Certain impulses of yours, if followed, may cause death. Others may cause permanent injury to yourself, or irreparable harm to others.

A little boy seeing an automobile coming along the road sometimes has an impulse to run across the road in front of the automobile, for the fun and excitement of it. If you are a boy and feel like it, why shouldn't you?

You have never tripped and fallen in front of an automobile—you have never misjudged the speed of it and been struck and killed that way.

You have never seen any other boy killed that way. There is nothing in your own experience to deter you.

If the automobile happens to hit you, you will have acquired experience that might be useful to you, but the cost is too great. If you are not dead, you may be crippled for life.

If you are convalescing from typhoid fever, you are likely to have a ravenous appetite. You feel very well and you derive considerable pleasure from the milk-toast and soft-boiled eggs you have been getting, but they do not begin to satisfy you. Every instinct within you calls for a big piece of juicy beef-steak and fried potatoes. There is no reason in your experience why you should not gratify your desire—you may have been told by the doctor that it isn't time for that yet and you must be content with what is ordered for you. But if you believe in doing what you feel like and the doctor is out of the way, why not have your beef-steak? I happen to know of two separate cases where this occurred—friends of mine. The doctor in each case apparently took too much for granted and failed to impress upon their minds forcibly enough the need of obeying his orders rather than their own inclinations. The experience came too late—because it brought death with it.

Or suppose you are in some out-of-the-way place and are hot and tired and very thirsty and the only water available comes from a supply which is not fit to drink? You may have been told this by some one who knows more about it than you do, but if you believe in ignoring other people's opinions and thinking only of yourself—and the water is cool and clear and you feel like drinking it, why shouldn't you? Suppose it turns out that clear, cool water may be polluted with cholera, or yellow fever, or other deadly germs? You may never recover from the effects of it.

These are crude, haphazard illustrations of a principle which is constantly at work in human lives in a great variety of ways. The obvious meaning of it is that your experience, or your own lack of experience, in many questions and emergencies may not be enough for you to go by, or depend upon.

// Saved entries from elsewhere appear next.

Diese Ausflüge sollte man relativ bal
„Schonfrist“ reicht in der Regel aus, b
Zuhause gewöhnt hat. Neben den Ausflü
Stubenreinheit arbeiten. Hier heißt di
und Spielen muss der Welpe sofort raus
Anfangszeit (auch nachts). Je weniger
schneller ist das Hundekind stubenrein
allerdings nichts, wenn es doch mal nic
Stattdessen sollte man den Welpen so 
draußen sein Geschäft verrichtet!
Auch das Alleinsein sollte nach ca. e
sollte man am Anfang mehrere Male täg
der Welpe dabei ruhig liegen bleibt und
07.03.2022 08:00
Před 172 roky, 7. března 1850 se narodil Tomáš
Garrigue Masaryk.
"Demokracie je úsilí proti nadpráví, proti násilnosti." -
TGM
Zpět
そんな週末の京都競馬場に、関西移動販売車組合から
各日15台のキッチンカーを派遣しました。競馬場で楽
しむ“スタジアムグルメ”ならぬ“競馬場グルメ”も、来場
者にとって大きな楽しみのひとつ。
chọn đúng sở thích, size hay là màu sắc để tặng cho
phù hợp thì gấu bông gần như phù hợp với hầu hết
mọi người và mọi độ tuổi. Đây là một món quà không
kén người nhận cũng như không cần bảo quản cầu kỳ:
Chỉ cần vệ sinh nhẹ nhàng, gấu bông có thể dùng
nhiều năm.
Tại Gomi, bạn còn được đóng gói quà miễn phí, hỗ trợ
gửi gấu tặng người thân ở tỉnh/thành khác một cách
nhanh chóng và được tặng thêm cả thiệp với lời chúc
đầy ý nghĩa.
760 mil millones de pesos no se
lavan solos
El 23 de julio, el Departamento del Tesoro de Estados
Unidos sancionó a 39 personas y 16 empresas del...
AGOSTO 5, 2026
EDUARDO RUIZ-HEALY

Most young people have had very little experience of many things that are liable to have a vital bearing on their own lives, their own selves, their own hope of happiness.

As a matter of fact it must be evident to any one who will reflect a moment, that no one individual, however long he may have lived, or however full and varied his life may have been, can possibly have had in his own personal experience more than a small fraction of the things that may occur and do keep occurring in the world of humanity.